Rund 162.000 Rechtsanwälte waren nach Angaben des Deutschen Anwaltvereins Anfang 2013 in Deutschland zugelassen - und die Zahl steigt seit Jahren an. Potenzielle Arbeitgeber können sich daher die Besten herauspicken. "Prädikat" heißt das Zauberwort, das die Türen öffnet: Das Zweite Staatsexamen, besser auch noch die erste Prüfung, sollten mit einem "vb", also vollbefriedigend des Jura-Notensystems (neun bis zwölf Punkte), abgeschlossen werden.

"Die Zahl der Absolventen mit dieser Note beläuft sich lediglich auf etwa 15 Prozent", sagt Jörg-Christian Lorenz, Rechtsanwalt in Hamburg und Ratgeber-Autor zum Thema Karrierewege für Juristen. Das Prädikat mindestens im Zweiten Staatsexamen ist fast schon Bedingung für eine Laufbahn in der Staatsanwaltschaft oder im Richteramt. Dasselbe gilt, um für die Top-Kanzleien interessant zu sein, die Einstiegsgehälter ab 90.000 Euro pro Jahr zahlen. "Von 7000 neuen Juristen, die jährlich ihr Studium beenden, kommen dort jedoch nur 500 bis 600 unter", erklärt Jürgen Widder vom Deutschen Anwaltverein.

Zusatzqualifikationen erhöhen Jobchance

"Wer kein Prädikatsexamen vorweisen kann, sollte versuchen, sich mit Zusatzqualifikationen von der Masse der Absolventen abzuheben", rät Lorenz. Das können Aufbau- und Weiterbildungsstudiengänge sein wie der Master of Laws (LL.M.), Master of Comparative Jurisprudence (M.C.J.) oder Master of Business Law (M.B.L.). Absolventen, die sich für den Rechtsanwaltsberuf entschieden hätten, fassen außerdem am besten eine Fachanwaltsausbildung ins Auge, rät Lorenz. So haben sie ein Alleinstellungsmerkmal - und finden eher in einer Kanzlei eine Anstellung.

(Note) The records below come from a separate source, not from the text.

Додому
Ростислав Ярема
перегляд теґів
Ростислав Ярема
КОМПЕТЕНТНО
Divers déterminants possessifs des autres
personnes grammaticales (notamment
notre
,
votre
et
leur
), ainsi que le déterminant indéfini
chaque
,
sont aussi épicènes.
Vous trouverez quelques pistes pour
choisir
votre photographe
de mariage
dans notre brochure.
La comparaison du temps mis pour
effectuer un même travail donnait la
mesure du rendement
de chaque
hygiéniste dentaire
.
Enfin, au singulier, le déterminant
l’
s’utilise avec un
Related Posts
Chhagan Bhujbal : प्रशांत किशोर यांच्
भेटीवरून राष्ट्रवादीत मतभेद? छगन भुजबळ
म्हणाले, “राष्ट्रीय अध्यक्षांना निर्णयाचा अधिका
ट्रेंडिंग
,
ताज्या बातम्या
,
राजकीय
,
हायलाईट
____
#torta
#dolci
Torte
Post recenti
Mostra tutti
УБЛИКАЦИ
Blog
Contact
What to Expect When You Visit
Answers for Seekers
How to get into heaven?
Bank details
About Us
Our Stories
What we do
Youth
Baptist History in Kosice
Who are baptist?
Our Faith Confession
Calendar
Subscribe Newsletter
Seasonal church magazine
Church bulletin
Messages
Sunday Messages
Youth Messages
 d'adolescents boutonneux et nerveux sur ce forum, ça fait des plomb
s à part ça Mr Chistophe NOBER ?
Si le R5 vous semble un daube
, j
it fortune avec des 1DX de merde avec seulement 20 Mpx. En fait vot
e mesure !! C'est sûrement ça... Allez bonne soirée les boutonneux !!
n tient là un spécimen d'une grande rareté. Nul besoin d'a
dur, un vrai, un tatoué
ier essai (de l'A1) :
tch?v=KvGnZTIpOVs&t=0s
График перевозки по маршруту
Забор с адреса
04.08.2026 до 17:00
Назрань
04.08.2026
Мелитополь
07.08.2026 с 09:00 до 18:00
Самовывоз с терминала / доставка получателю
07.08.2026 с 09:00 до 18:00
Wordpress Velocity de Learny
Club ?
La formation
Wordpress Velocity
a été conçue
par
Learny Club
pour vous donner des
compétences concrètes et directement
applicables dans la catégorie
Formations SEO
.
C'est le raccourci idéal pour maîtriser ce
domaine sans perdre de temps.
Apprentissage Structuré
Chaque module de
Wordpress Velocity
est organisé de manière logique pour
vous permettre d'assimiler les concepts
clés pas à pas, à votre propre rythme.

Eine andere Option sei, sich als Anwalt selbstständig zu machen. Doch direkt nach dem Examen überfordert viele die Organisation eines eigenen Büros. Außerdem ist der Markt hart umkämpft. "Zwei bis drei Jahre muss man finanziell überbrücken können, bis das Geschäft läuft", warnt Widder.

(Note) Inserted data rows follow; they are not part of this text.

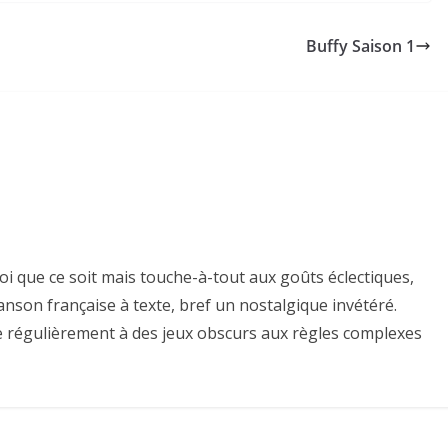
Buffy Saison 1
oi que ce soit mais touche-à-tout aux goûts éclectiques,
nson française à texte, bref un nostalgique invétéré.
e régulièrement à des jeux obscurs aux règles complexes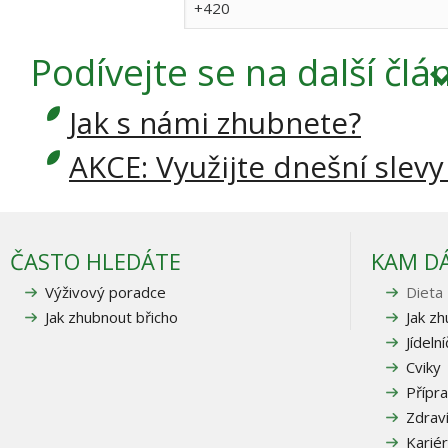
Podívejte se
na další člá
Jak s námi zhubnete?
AKCE: Využijte dnešní slevy
ČASTO HLEDÁTE
KAM D
Výživový poradce
Dieta
Jak zhubnout břicho
Jak z
Jídeln
Cviky
Přípra
Zdrav
Karié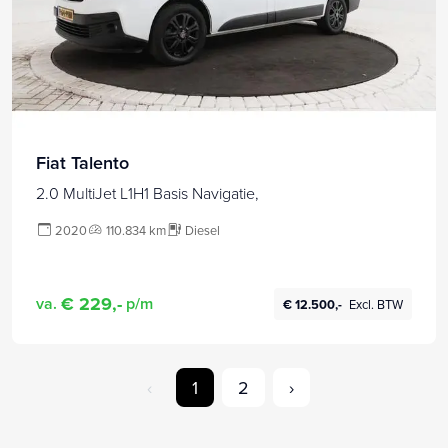
Fiat Talento
2.0 MultiJet L1H1 Basis Navigatie,
2020
110.834 km
Diesel
€ 229,-
va.
p/m
€ 12.500,-
Excl. BTW
‹
1
2
›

Rund ein Drittel der zugelassenen Rechtsanwälte in Deutschland ist nach Angaben des Deutschen Anwaltvereins in der Wirtschaft tätig. Hier gibt es auch für Juristen ohne Prädikat spannende Alternativen.
Gesucht sind die Fachkräfte etwa in Wirtschafts- und Steuerberatungsunternehmen wie KPMG, Roland Berger oder Deloitte, erzählt Wittekindt. Auch bei Bundesbehörden wie dem Bundeskartellamt, der Bundesnetzagentur oder dem Bundeskriminalamt haben Juristen ohne Prädikat eine Chance.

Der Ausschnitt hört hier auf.